Train, validation and test splits
Diagnosing these problems requires holding data back. The convention is a three-way split: the training set fits the model, the validation set tunes choices such as model complexity and stopping point, and the test set is touched only once, at the end, to estimate real-world performance. Evaluating on data the model trained on always flatters it and hides overfitting. Keeping the test set genuinely untouched is fundamental to honest evaluation, a point we stress across our AI and ML research outputs coverage.

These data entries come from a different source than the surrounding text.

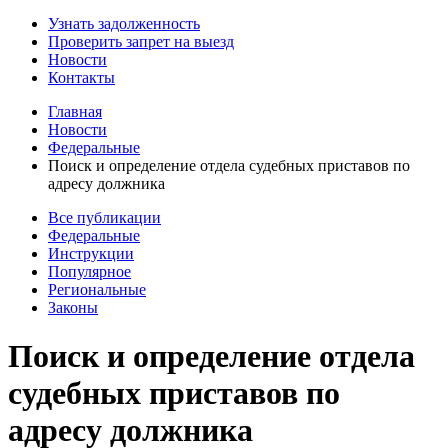
Узнать задолженность
Проверить запрет на выезд
Новости
Контакты
Главная
Новости
Федеральные
Поиск и определение отдела судебных приставов по
адресу должника
Все публикации
Федеральные
Инструкции
Популярное
Региональные
Законы
Поиск и определение отдела
судебных приставов по
адресу должника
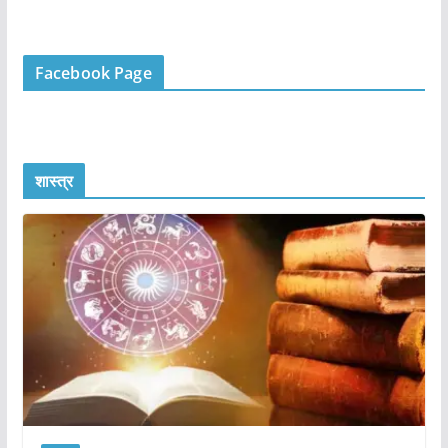
Facebook Page
शास्त्र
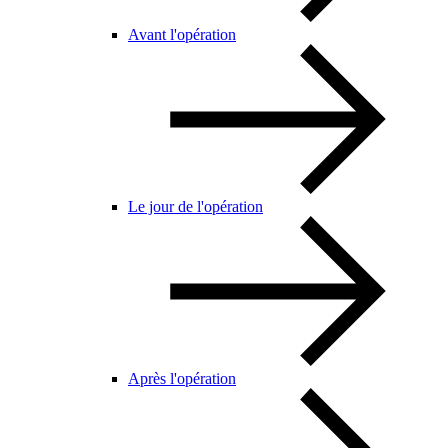
Avant l'opération
Le jour de l'opération
Après l'opération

Regularisation: penalising complexity
Regularisation discourages a model from becoming too complex by adding a penalty for large or numerous parameters. L1 (lasso) regularisation can shrink some weights to zero, effectively performing feature selection. L2 (ridge) regularisation shrinks weights smoothly towards zero without eliminating them. In neural networks, techniques such as dropout, which randomly disables units during training, and early stopping, which halts training before the model starts memorising, serve the same goal. Each nudges the model towards simpler, more generalisable solutions.
Cross-validation: a more robust check
A single train-validation split can be lucky or unlucky. Cross-validation guards against this by rotating the validation role across the data. In k-fold cross-validation, the data is divided into k parts; the model trains on k-1 parts and validates on the remaining one, repeating until every part has served as validation once. Averaging the results gives a more stable estimate of how the model will generalise, and a smaller chance of being fooled by a single fortunate split. To learn how these ideas fit into the wider discipline, see what is machine learning.
Why this threatens reproducible ML
Overfitting is a leading cause of results that fail to replicate. A model tuned too tightly to one dataset, or evaluated with leakage between training and test data, can report impressive accuracy that collapses when applied elsewhere. Honest splits, regularisation, cross-validation and full reporting of hyperparameters are the defences. We discuss these safeguards in depth in reproducibility of machine learning research, and the consistent terminology to describe them lives in the CASRAI dictionary. As with classical statistics, adequate data matters: too few examples make overfitting almost inevitable, echoing the concerns in our guide to sample size and statistical power.
Frequently asked questions
How can I tell if my model is overfitting?
Compare training and test performance. A model that scores very high on training data but noticeably worse on held-out test data is overfitting. If it performs poorly on both, it is underfitting.
What is the simplest way to reduce overfitting?
Gather more representative data, simplify the model, and apply regularisation or early stopping. Cross-validation helps you confirm that your fix genuinely improves generalisation rather than just luck.
What is the bias-variance trade-off in one sentence?
It is the tension between a model being too simple to capture the pattern (high bias, underfitting) and too flexible so it captures noise (high variance, overfitting), with the best model balancing the two.
Why does overfitting harm reproducibility?
An overfitted model reports performance specific to one dataset that does not carry over to new data, so its results fail to replicate. Honest data splits and transparent reporting, as described in our guidance for authors, are the remedy.